How to find the slope of $y.\ln x = x.\ln y$ at $x = e$? Let's say we have the following equation:-$$y.\ln x=x.\ln y$$



After graphing the equation on desmos (which included, not surprisingly, the line $y=x$), I realised that the equation has a slope of 1 at all points of the form $(a,a)$, except it had two slopes at $(e,e)$. I went on to try and algebraically find its second slope.
$$y.\ln x=x.\ln y$$
$$\ln x.y' + y/x = (x/y).y'+\ln y$$
$$y' = (\ln y-y/x)/(\ln x-x/y)$$
Thus I got an expression for $y'$ which becomes indeterminate at $x=e$. I wasn't sure how to apply a limit with two variables, and wasn't sure how I would get two slopes.
How do I approach finding both the slopes in this self-intersecting graph?
 A: The hint.
Show that if $x^y=y^x$, $x\neq y$, $x>1$ and $y>1$, so $x^y>e^e$, 
which says that $(e,e)$ is a needed point.  
Indeed, let $y=kx$, where $k>1$.

- [Tasks to complete]
• A. In the forum thread about the slope of y ln x = x ln y, at which point did the graph have two slopes?
• B. Rewrite the records from their first line through the line containing "if that attorney", changing "Newsroom" to "Press room" and keeping everything else the same.

- [Records for the task]

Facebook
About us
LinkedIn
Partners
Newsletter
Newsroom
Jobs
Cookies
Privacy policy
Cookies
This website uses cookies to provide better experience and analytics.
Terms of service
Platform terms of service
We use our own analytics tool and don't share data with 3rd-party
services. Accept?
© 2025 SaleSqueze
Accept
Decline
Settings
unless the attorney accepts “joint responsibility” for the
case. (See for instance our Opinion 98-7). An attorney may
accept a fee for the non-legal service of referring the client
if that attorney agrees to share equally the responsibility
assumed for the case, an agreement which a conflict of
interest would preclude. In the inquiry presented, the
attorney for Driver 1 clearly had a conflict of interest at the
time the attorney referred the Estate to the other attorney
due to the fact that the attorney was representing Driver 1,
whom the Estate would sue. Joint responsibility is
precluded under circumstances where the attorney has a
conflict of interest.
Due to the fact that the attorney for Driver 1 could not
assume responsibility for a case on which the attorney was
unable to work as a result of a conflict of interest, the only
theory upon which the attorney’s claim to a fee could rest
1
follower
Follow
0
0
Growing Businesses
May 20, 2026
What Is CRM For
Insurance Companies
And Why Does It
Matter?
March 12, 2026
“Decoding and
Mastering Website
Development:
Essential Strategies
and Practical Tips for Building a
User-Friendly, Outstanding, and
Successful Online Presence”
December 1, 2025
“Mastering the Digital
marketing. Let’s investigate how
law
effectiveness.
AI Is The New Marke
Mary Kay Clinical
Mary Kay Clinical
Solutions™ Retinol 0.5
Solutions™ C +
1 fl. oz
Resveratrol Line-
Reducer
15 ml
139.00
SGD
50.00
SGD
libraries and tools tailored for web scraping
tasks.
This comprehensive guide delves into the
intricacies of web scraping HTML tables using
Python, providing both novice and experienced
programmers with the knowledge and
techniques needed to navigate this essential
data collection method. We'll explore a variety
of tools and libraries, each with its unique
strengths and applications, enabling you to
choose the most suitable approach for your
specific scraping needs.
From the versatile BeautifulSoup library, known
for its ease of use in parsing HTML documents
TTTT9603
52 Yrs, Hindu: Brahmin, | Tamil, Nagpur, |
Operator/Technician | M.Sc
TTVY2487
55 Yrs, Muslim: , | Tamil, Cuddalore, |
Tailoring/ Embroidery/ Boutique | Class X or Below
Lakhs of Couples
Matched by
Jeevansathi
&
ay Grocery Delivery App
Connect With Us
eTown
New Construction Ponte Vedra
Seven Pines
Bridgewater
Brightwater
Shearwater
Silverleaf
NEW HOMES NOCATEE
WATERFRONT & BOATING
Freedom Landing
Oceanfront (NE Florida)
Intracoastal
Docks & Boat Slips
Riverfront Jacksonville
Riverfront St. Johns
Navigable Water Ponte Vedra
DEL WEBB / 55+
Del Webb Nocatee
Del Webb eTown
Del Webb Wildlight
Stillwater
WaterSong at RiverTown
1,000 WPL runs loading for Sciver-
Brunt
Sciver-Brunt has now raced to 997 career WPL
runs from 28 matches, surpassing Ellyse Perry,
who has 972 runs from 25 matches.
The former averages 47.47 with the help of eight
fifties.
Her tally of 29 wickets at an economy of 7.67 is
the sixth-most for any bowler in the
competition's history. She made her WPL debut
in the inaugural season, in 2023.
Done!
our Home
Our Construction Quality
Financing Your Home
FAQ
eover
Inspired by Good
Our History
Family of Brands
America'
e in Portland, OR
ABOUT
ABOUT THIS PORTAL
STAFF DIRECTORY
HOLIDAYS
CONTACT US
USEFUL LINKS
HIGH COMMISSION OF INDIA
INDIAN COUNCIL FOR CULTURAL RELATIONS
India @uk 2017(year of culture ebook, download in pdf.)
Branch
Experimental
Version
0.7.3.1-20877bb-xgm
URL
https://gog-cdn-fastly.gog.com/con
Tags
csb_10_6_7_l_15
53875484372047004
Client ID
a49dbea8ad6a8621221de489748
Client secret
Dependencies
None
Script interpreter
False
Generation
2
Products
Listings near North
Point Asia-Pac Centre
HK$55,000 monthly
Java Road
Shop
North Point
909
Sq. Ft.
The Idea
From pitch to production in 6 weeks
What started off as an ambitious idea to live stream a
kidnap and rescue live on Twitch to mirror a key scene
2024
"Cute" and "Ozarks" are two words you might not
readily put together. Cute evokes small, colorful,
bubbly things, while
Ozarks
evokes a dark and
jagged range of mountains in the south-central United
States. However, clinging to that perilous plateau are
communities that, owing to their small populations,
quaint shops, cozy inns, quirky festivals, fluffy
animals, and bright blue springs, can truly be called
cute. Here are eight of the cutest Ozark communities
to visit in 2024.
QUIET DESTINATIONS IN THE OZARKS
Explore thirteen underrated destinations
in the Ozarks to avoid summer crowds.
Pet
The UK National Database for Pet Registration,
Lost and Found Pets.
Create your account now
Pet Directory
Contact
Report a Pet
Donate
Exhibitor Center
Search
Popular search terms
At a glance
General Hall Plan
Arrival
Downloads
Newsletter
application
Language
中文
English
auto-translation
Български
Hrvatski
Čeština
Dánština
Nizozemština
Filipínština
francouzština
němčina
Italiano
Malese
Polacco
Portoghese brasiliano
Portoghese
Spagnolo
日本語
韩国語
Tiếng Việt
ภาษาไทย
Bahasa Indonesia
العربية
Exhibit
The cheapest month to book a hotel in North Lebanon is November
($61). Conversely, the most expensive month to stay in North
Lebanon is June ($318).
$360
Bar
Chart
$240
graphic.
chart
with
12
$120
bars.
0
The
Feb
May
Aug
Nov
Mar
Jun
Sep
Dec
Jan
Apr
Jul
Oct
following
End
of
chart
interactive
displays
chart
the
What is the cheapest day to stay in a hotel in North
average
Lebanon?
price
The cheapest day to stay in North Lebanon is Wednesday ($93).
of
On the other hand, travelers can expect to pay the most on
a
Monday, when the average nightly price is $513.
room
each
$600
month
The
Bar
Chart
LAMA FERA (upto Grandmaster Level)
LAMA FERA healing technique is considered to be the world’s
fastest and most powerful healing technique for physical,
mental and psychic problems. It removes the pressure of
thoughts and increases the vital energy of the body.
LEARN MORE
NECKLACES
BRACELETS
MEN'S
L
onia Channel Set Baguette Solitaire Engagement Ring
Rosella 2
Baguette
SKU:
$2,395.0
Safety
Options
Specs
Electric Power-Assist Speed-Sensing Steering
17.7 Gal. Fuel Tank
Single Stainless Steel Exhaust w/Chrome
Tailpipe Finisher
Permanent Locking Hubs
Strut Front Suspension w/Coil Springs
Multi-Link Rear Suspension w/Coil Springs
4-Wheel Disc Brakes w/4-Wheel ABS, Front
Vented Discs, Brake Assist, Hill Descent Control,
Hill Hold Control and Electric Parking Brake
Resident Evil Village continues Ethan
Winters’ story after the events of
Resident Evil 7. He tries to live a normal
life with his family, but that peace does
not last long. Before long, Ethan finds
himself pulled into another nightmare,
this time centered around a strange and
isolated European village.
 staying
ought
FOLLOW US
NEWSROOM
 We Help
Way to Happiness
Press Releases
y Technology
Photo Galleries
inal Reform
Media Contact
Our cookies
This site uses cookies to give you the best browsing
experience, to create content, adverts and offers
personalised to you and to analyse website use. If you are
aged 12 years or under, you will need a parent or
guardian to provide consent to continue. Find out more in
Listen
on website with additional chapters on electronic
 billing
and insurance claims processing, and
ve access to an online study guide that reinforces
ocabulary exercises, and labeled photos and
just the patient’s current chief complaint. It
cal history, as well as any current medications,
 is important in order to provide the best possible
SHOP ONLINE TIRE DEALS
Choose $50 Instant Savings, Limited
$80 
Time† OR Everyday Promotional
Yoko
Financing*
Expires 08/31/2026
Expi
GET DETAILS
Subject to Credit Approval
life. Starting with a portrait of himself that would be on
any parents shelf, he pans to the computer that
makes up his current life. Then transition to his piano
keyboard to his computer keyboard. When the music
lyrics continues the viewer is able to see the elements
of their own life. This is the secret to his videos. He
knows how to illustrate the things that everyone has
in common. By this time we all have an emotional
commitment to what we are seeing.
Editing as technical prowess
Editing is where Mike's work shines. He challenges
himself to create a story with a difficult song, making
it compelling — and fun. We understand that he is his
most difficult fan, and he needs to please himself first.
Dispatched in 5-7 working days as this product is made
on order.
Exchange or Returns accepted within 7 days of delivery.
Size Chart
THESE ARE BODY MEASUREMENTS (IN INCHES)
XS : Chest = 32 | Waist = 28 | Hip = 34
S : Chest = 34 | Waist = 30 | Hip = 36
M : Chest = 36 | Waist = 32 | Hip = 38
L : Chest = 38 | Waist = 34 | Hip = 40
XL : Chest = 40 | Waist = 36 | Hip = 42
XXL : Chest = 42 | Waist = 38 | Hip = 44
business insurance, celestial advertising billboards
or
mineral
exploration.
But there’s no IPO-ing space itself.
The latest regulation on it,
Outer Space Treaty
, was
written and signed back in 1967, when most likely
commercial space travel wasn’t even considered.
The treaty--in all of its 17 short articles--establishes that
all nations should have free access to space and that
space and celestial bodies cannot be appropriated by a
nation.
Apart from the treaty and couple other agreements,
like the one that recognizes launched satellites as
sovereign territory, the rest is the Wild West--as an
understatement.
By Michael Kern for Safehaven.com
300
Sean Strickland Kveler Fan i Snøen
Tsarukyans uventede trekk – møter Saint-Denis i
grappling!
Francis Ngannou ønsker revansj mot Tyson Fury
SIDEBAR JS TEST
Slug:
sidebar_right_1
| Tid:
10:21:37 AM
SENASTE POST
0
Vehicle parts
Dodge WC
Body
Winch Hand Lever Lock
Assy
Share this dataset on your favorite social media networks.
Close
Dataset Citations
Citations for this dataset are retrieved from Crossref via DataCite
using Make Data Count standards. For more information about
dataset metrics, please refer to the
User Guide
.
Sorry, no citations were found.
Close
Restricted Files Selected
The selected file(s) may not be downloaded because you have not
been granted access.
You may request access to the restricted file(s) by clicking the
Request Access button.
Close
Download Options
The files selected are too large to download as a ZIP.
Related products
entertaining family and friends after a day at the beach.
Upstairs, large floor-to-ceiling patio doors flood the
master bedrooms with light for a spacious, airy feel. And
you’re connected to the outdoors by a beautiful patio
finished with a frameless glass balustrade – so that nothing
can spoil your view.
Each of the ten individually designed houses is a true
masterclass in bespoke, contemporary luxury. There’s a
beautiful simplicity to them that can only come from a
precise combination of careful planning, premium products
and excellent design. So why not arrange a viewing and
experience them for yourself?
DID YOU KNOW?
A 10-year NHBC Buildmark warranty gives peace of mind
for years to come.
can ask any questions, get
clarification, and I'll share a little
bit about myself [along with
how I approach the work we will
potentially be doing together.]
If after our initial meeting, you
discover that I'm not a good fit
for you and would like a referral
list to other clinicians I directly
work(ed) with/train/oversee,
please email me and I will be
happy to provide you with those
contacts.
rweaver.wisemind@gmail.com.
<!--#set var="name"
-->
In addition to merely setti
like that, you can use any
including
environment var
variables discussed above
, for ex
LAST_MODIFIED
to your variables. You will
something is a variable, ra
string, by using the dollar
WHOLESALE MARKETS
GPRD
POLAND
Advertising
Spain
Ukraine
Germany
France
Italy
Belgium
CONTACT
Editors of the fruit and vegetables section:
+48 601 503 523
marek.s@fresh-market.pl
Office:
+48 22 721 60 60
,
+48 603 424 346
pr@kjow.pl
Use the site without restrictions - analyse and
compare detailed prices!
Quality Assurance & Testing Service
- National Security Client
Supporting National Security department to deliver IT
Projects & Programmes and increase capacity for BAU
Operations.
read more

- [Answers by item]
• A. The graph had two slopes at (e, e).

• B.
Facebook
About us
LinkedIn
Partners
Newsletter
Press room
Jobs
Cookies
Privacy policy
Cookies
This website uses cookies to provide better experience and analytics.
Terms of service
Platform terms of service
We use our own analytics tool and don't share data with 3rd-party
services. Accept?
© 2025 SaleSqueze
Accept
Decline
Settings
unless the attorney accepts “joint responsibility” for the
case. (See for instance our Opinion 98-7). An attorney may
accept a fee for the non-legal service of referring the client
if that attorney agrees to share equally the responsibility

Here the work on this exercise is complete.